Seminário será ministrado pelo professor Alexandre Falcão, da Universidade Estadual de Campinas
No dia 22 de setembro, quinta-feira, às 15h, o Centro de Informática (CIn) da UFPE recebe o seminário apresentado pelo professor Alexandre Falcão da Universidade Estadual de Campinas (Unicamp) com o tema “Building Convolutional Feature Extractors from Image Markers”. O evento será presencial, no Anfiteatro da Centro, com transmissão pelo YouTube do CIn.
Alexandre Falcão é graduado em Engenharia Elétrica pela Universidade Federal de Pernambuco (1988), possui mestrado (1993) e doutorado (1997) em Engenharia Elétrica pela Universidade Estadual de Campinas. Desde 1998 é Professor do Instituto de Computação, na Universidade Estadual de Campinas. Tem experiência na área de Ciência da Computação, com ênfase em Processamento e Análise de Imagens.
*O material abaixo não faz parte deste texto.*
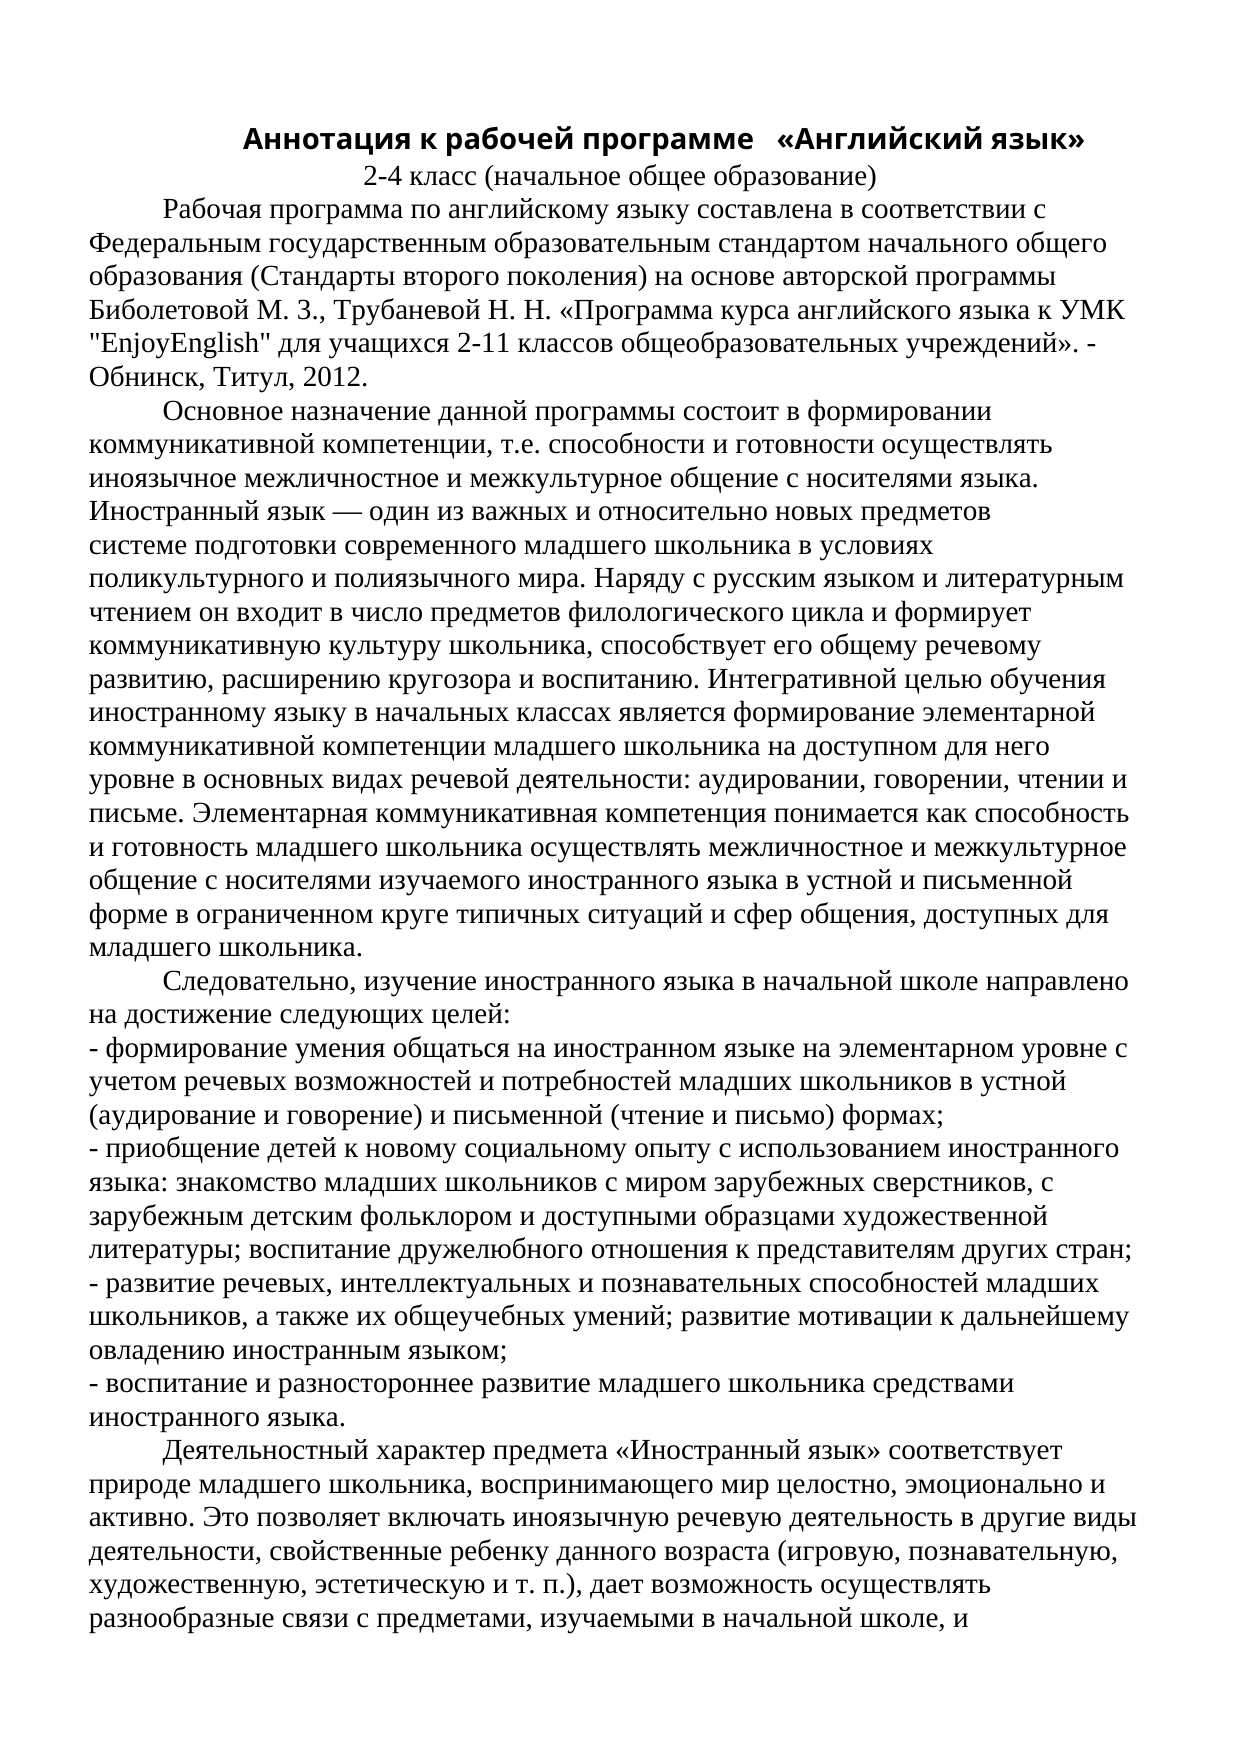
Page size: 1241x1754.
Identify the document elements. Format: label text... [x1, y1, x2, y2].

Resumo dos conteúdos que serão apresentados no seminário
The success of a Convolutional Neural Network (CNN) mainly depends on its feature extractor (encoder). E.g., an encoder that successfully maps samples from distinct classes into separated subspaces of its output feature space can reduce the classifier’s depth into a single decision layer. However, training deep models with backpropagation from scratch requires considerable human effort in data annotation and hyperparameter adjustments, leaving unanswered questions, such as: How many annotated samples are required to train the model? What is the simplest model to solve the problem? Can we build the model layer by layer and explain its decisions? We have addressed such questions by combining semi-automated data annotation, information (data) visualization, and model construction layer by layer. This talk focus on the latter topic by presenting FLIM — Feature Learning from Image Markers. FLIM builds encoders from strokes drawn by the user on relevant regions of very few training images per class. By that, we aim to considerably reduce human effort in data annotation with more user control and understanding of the model. FLIM estimates the kernels of each convolutional layer from patches centered at the marked pixels and their activations in the previous layer. The process relies on patch clustering rather than backpropagation to select the most representative patches to activate similar regions in new images. The resulting CNN usually outperforms the same architecture trained from scratch by backpropagation. The talk presents results compared to deep models for image classification and segmentation problems and discusses the open problems in FLIM to motivate collaborations.